To illustrate the abundance of disinformation during the Second Karabakh War, Safarova referred to a recent report titled “Paper on False Information: About the Azerbaijan-Armenian Conflict” by Teyit, a Turkish fact-checking agency. According to the report, during the war 69.9% of the claims made related to the Nagorno-Karabakh conflict included false images associated with unrelated events. The fake news included statements such as “Armenian soldiers fed the dead Azerbaijani soldiers to pigs” and the claim that “The Armenian flag was reflected on buildings in Dubai.”

Safarova also notes that journalists usually do not fact-check their work, yet they collect information for their reports on social media, which most of the time is fake news.

Social Media: The New Battlefield

Afag Nadirli, independent consultant and peace and development researcher, and Margarita Tadevosyan, post-doctoral research faculty at Jimmy and Rosalynn Carter School for Peace and Conflict Resolution at George Mason University, presented their findings on the social media landscape in Azerbaijan and Armenia.

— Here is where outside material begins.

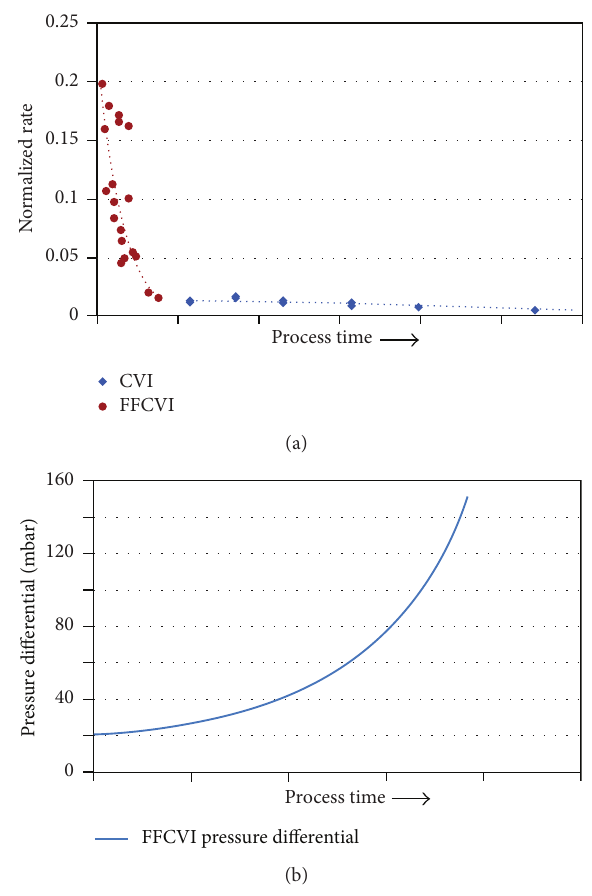
Figure 2: (a) Plot of normalized rate of mass gain as a function of process time for conventional CVI and FFCVI and (b) plot of increasing pressure differential across sample observed during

Nadirli and her team monitored close to 60 social media pages on Facebook and Youtube. The main finding was that in Azerbaijan and in Armenia discussion of the same conflict revolved around completely different agendas. In Azerbaijani online space, the topic of internally displaced people was the most frequently discussed. In the Armenian online space, the topic of POWs was discussed most often.

Margarita Tadevosyan analysed hashtag activism in the Armenian social media space. She focused on the most popular hashtag during the war, #հաղթելուենք (#wewillwin). The hashtag, used in Armenian script, was very popular and was used on TV screens, on posters and other media. In comparison to other hashtags popular among the Armenian audience, such as #stopAzerbaijaniagression, #stopErdogan, #Artakhstrong, which functioned to call the international community to action, raise awareness, and for fundraising purposes, #wewillwin was intended for the internal, Armenian speaking audience only. 240 respondents in Tadevosyan’s research, regardless of their age, gender, and background actively used the hashtag, which was a way for people to participate in co-creating the conflict narrative. The hashtag, as well as other propaganda materials, were spread through organized online groups, such as the Armenian Cyber Army which has more than 8,000 active members. The groups organized to refute the information coming from the Azerbaijani side and promote their version of events as “The Truth.” Members of such groups presented themselves as “cyber-soldiers.” This signifies how the social media space plays a crucial role in modern warfare.

Why Peace Discourse is Unpopular and Next Steps

Nadirli mentions there are several social media platforms that were created during the war, such as the Russian-language “Caucasus Crossroad”, that enabled people from the two sides of the conflict to get to know each other and engage in dialogue. Nadirli believes that there is a need to support and actively engage with such initiatives in order to foster peace discourse.

Tadevosyan believes that the unpopularity of peace discourse is primarily caused by a lack of understanding of the term “peace.” She argued, “… thinking about war, you understand what war is – bullets, tanks, people killed. When it comes to peace and reconciliation – those are vague concepts within public and political discourse. There has never been a conversation about it, so people don’t make sense of what they mean.”

The main takeaway from the discussion was the need for strong media literacy courses at schools and universities. All speakers agreed that there is a need to educate young social media users how to navigate through the vast amount of information, as it is impossible for fact-checking agencies to identify all flows of disinformation. It is also equally important to train journalists on both sides to use fact-checking tools to avoid reproducing disinformation and becoming part of cyber warfare.